| BRIEF |
Rewrite the listing below, replacing "value" with "reading" and keeping everything else unchanged. Leave the pictures out of your version.

| DATA FOR THIS EXERCISE |
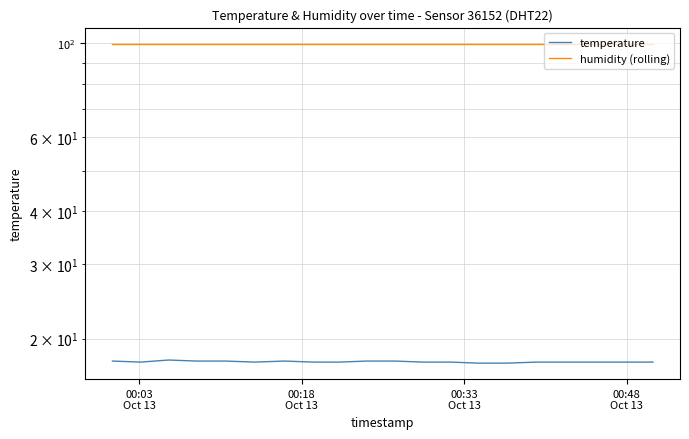

What is the value of the humidity (rolling) point at the 10th from the left?

99.9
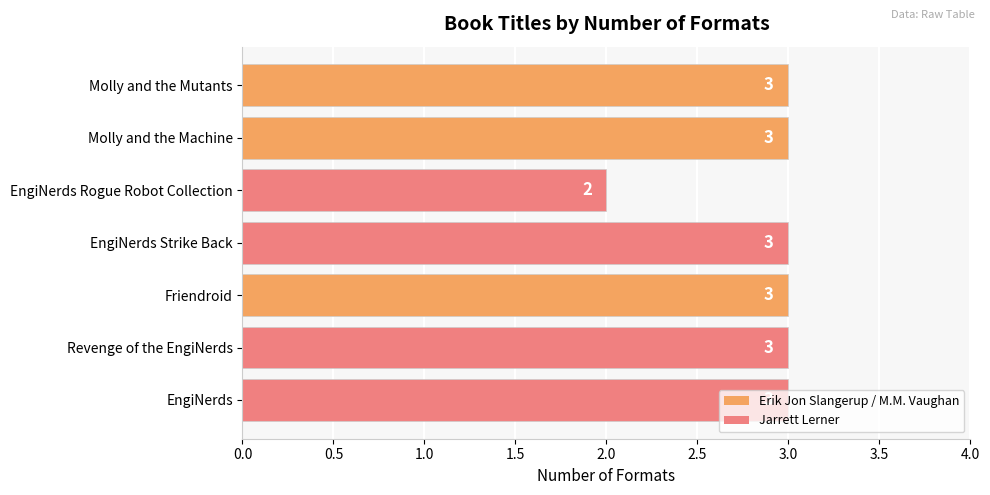

The value at EngiNerds Strike Back is 2. True or false?

False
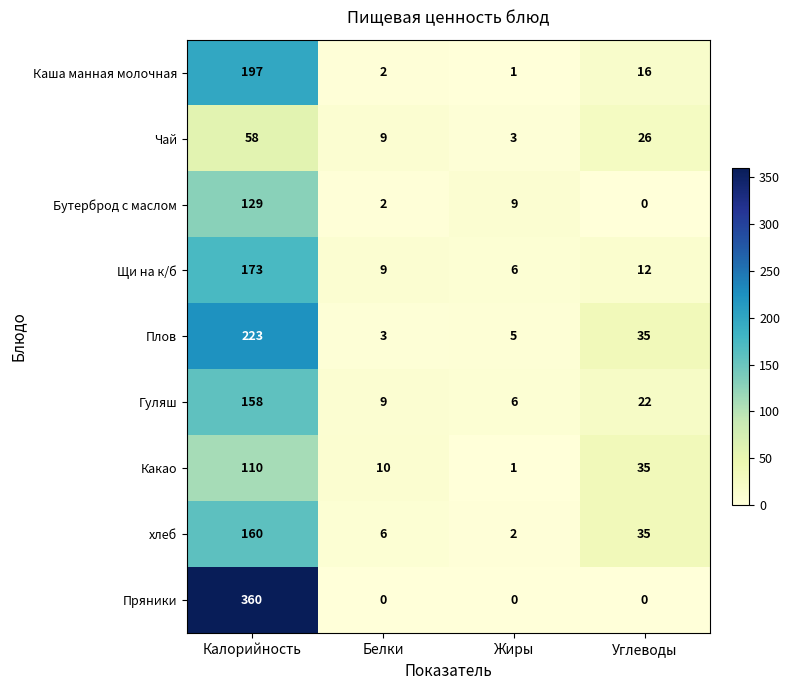

At which label does Какао first exceed 35?

Калорийность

| YOUR SOLUTION |
What is the reading of the humidity (rolling) point at the 10th from the left?

99.9

The reading at EngiNerds Strike Back is 2. True or false?

False

At which label does Какао first exceed 35?

Калорийность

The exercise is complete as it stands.